Method | No. running | Epochs | MSE |
---|---|---|---|
HS | 1 | 1000 | 8.74e-06 |
2 | 34 | 6.07e-09 | |
3 | 41 | 4.40e-09 | |
4 | 21 | 5.46e-09 | |
BIV1 | 1 | 30 | 1.18e-08 |
2 | 30 | 1.08e-08 | |
3 | 32 | 2.23e-09 | |
4 | 11 | 9.10e-06 | |
BIV2 | 1 | 31 | 2.08e-08 |
2 | 33 | 1.08e-08 | |
3 | 32 | 4.55e-08 | |
4 | 22 | 9.73e-09 |



- HS Method: This method shows a wide range of epochs (from 21 to 1000) and varying MSE values, with the lowest being 4.40e-09. However, the high number of epochs in one of the runs (1000 epochs) suggests that this method might not be the most efficient in terms of convergence speed.
- BIV1 Method: The BIV1 method generally requires fewer epochs (between 11 and 32) and produces MSE values that are consistently low. This indicates better efficiency in terms of speed and accuracy compared to the HS method.
- BIV2 Method: The BIV2 method shows a balanced performance, with the number of epochs ranging from 22 to 33 and producing low MSE values. This suggests that the BIV2 method offers a good compromise between speed and accuracy, making it potentially the best overall option for training neural networks in this context.

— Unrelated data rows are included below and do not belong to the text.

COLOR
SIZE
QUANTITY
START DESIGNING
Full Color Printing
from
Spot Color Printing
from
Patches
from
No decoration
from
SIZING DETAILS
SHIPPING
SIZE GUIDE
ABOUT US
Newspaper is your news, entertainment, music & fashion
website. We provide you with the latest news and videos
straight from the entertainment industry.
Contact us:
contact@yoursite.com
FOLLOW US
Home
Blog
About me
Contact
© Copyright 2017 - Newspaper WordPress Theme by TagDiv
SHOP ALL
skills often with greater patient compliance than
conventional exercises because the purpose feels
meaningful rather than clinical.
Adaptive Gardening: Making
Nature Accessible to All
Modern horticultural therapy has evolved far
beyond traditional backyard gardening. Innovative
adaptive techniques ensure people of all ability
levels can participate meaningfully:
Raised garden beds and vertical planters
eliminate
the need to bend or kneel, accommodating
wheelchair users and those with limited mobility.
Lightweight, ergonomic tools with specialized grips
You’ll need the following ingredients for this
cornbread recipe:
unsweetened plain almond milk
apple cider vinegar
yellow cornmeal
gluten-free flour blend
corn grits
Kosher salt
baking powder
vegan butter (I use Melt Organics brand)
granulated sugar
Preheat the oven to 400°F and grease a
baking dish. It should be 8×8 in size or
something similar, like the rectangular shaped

In summary, while the BIV1 method is faster with fewer epochs, the BIV2 method provides a combination of speed and accuracy, making it a reliable choice for training neural networks.
5 Conclusions
This study presents innovative gradient-based methods, BIV1 and BIV2, designed to improve unconstrained optimization and enhance neural network training. Through rigorous evaluation, the proposed methods demonstrate significant advantages over the traditional Hestenes-Stiefel method. The experimental results reveal that BIV1 and BIV2 achieve superior performance in terms of reduced computational time, fewer iterations, and lower mean squared error during neural network training. The methods' effectiveness is evident across various unconstrained optimization problems, highlighting their efficiency and robustness in high-dimensional scenarios. The BIV1 and BIV2 methods incorporate advanced conjugate gradient techniques that enhance convergence properties and computational efficiency. These improvements are particularly beneficial in training feedforward neural networks, where the optimization process is crucial for achieving accurate and reliable results. The findings underscore the potential of these methods to address complex optimization challenges and contribute to the development of more effective training algorithms for neural networks.
Author Contributions
Bassim A. Hassan: conceptualization, investigation. Issam A. R. Moghrabi: investigation, funding acquisition, methodology. Alaa Luqman Ibrahim: data curation, writing – review and editing. Hawraz N. Jabbar: software.
Conflicts of Interest
The authors declare no conflicts of interest.
Open Research
Data Availability Statement
Data sharing not applicable to this article as no datasets were generated or analysed during the current study.